Die Verabschiedung von Vera Effenberger gestern kam einem kleinen Ritterschlag gleich. Die Adjek- und Substantive, die die Redner für ihre Mitarbeiterin, Kollegin oder Freundin verwendeten, überboten sich förmlich in ihrem beschreibenden Inhalt: Geradlinigkeit, Loyalität, zuverlässige Art, Schlagfertigkeit, Neugierde, spontan, Frau der schnellen Entscheidung, Einsatz mit Herzblut, Ecken und Kanten, Menschlichkeit, Beharrlichkeit, unbequem, aber gerecht und voller Tatendrang.

Und das, so stellten es mehrere Redner immer wieder in den Vordergrund, obwohl oder weil sie eine Frau aus dem Osten ist. Diesen Fakt arbeitete in ihrer Verabschiedungsrede ausgerechnet eine andere Frau heraus: Sachsen-Anhalts Sozialministerin Petra Grimm-Benne (SPD). „Die Waldburg-Zeil-Kliniken haben damals etwas richtig gemacht. Sie haben für diese Stelle jemanden gefunden, die wusste, wie die Menschen hier ticken.“ Viele andere Firmen haben den Fehler gemacht, fremde Menschen aus ebenso fremden Regionen einzusetzen, so Grimm-Benne. Dass damals noch komisch geschaut wurde, ob eine Frau diese Leistung bringen könne, war der Zeit geschuldet. Heute sei das schon lange normal.

Vera Effenberger stammt aus in der Magdeburger Börde, nach dem Studium der Ökonomie in Leipzig begann sie als Verwaltungsleiterin im Solbad „Dr. Tolberg“, einer staatlichen Lungenheilstätte. So war sie bereits schon vor ihrem Eintritt in die Waldburg-Zeil-Kliniken eine feste Größe in Bad Salzelmen und damit auch in Schönebeck, wie es Oberbürgermeister Bert Knoblauch (CDU) feststellte.

Zusammen mit dem großen persönlichen Engagement und dem unternehmerischen Einsatz konnte der Neubau der heutigen Rehabilitationsklinik Bad Salzelmen zwischen 1992 und 1995 verwirklicht werden. Effenberger wurde gemeinsam mit zahlreichen anderen Mitarbeitern der Lungenheilstätte am 1. Januar 1992 ein Teil der Waldburg-Zeil-Kliniken. Gemeinsam gelang es, Bad Salzelmen als ältestes deutsches Solebad zu bewahren, durch den Wandel der medizinischen Rehabilitation zu führen und als qualitativ hochwertigen Standort zu entwickeln. Daran erinnerten gestern mehrere Redner ausführlich.

Die Reha-Klinik Bad Salzelmen ist heute als Fachklinik für Orthopädie, Onkologie und Pneumologie in der Region und darüber hinaus fest etabliert. In der Einrichtung sind rund 160 Mitarbeiter beschäftigt, jährlich werden etwa 3700 Patienten betreut.

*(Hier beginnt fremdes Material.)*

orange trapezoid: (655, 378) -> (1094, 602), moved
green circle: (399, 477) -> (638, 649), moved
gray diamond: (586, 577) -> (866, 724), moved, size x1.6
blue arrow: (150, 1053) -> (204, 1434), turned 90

Dass Vera Effenberger nicht irgendeine Mitarbeiterin ist, sondern zu jenen der ersten Stunde gehört, brachte auch die Anwesenheit von Seine Durchlaucht Fürst von Waldburg zu Zeil und Trauchburg zum Ausdruck. Der Inhaber der Klinikgruppe hielt ebenfalls eine Dankesrede auf Vera Effenberger und überzog den selbst gesetzten Zeitrahmen von fünf Minuten gnadenlos.

Aber was Seine Durchlaucht zu sagen hatte, spiegelt deutlich die Unternehmenskultur der Kliniken wider. So fragte sich Fürst von Waldburg zu Zeil und Trauchburg selbst, was ein erfolgreiches Unternehmen ausmache? „Ja selbstverständlich das Wagnis des Chefs, aber viel mehr ist es die Belegschaft, die maßgeblich zum Erfolg eines Unternehmens beiträgt. Es sind die Mitarbeiter, und es die Wertschätzung, die man ihnen entgegenbringt.“

Und nun? Waldburg-Zeil hält nach dem Weggang an der guten Tradition fest: Frau und Osten. Nachfolgerin von Vera Effenberger wird nämlich Orlen Freier. Sie wird vielleicht einiges anderes machen, aber die Richtung, die ihre Vorgängerin eingeschlagen hat, mit Sicherheit vorsetzen. Das ist nicht nur gut für die Klinikgruppe, sondern vor allem auch gut für Schönebeck.